PROBLEM DESCRIPTION:
Please pull out every line of the listing below that contains the word "What". Copy each matching line in full, and count a match only when the capitalization is the same.

RECORD SET:
========

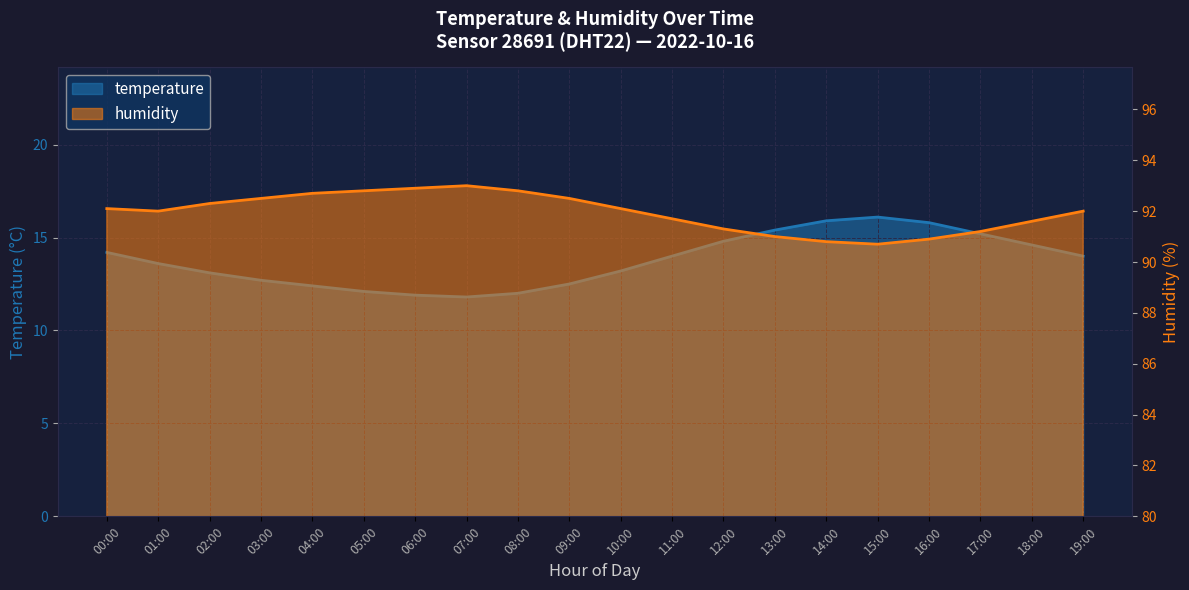

Which series has the largest total across all categories?

humidity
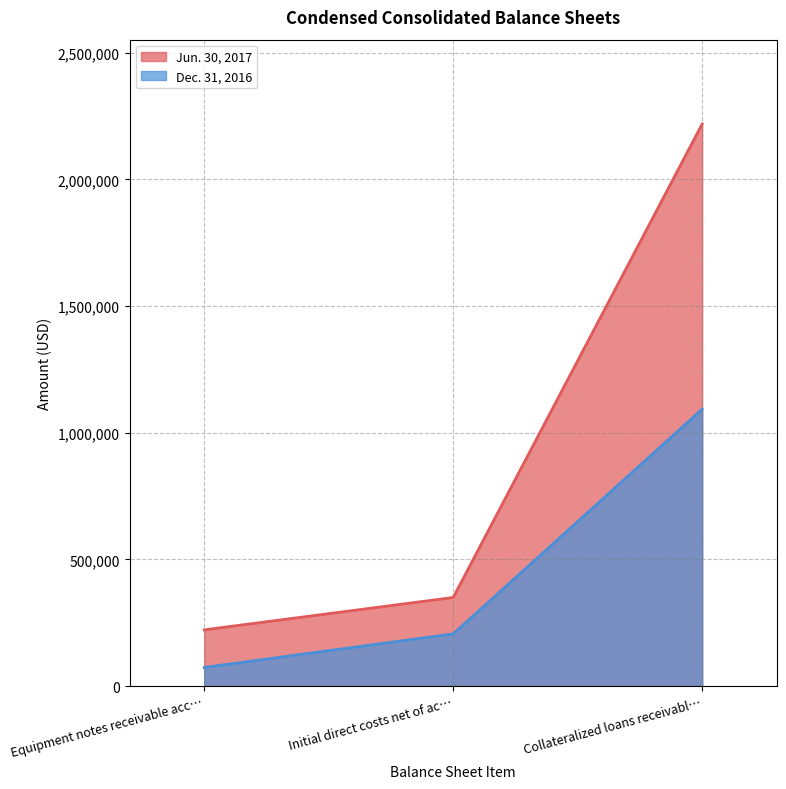

The value of Dec. 31, 2016 at Equipment notes receivable acc… is 73381. True or false?

True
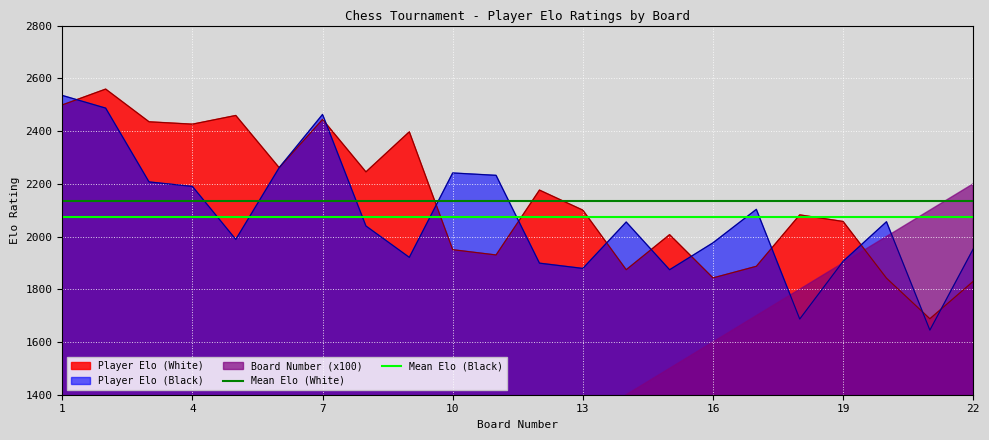

True or false: Mean Elo (Black) has a value of 650.4 at 19.

False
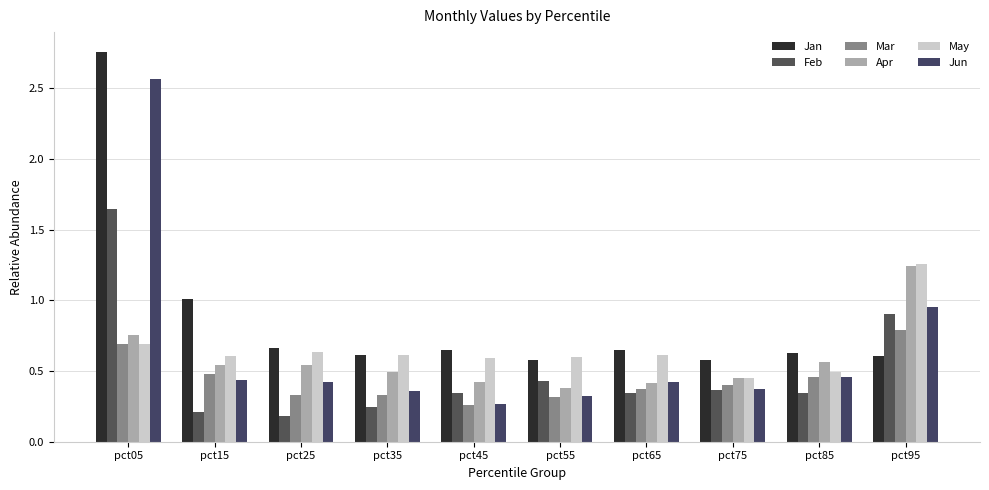

How many bars are there in each group?

6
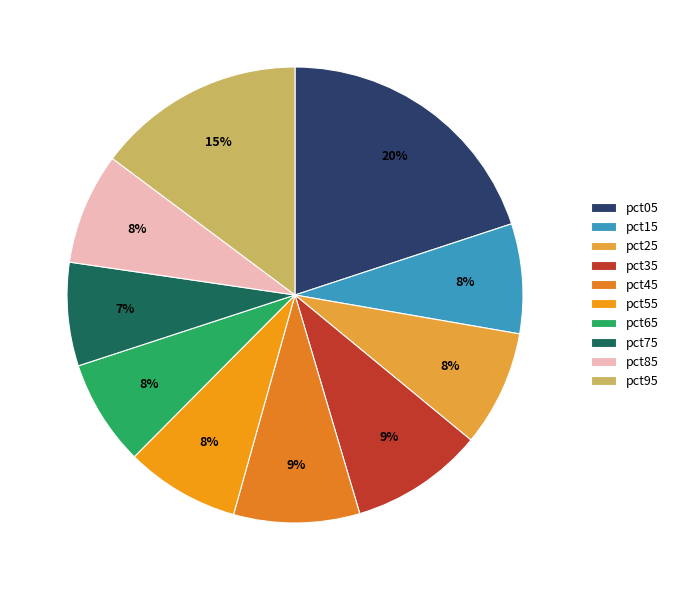

Rank the categories by value from lowest to highest.

pct75, pct65, pct15, pct85, pct55, pct25, pct45, pct35, pct95, pct05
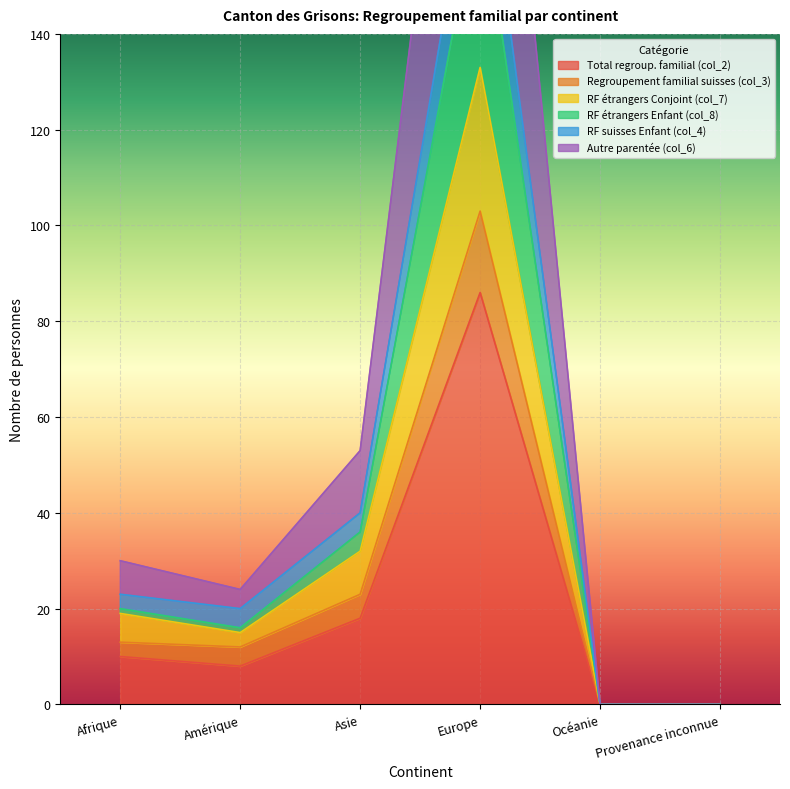

What is the difference between the RF étrangers Enfant (col_8) values at Europe and Asie?

204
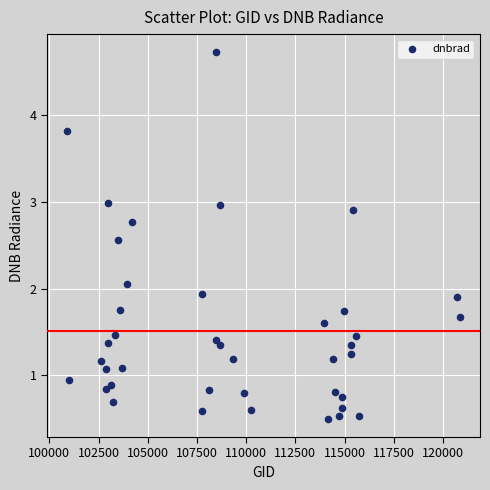

What is the range of Y values (max minus min)?

4.2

========

OUTPUT BELOW:
What is the difference between the RF étrangers Enfant (col_8) values at Europe and Asie?
What is the range of Y values (max minus min)?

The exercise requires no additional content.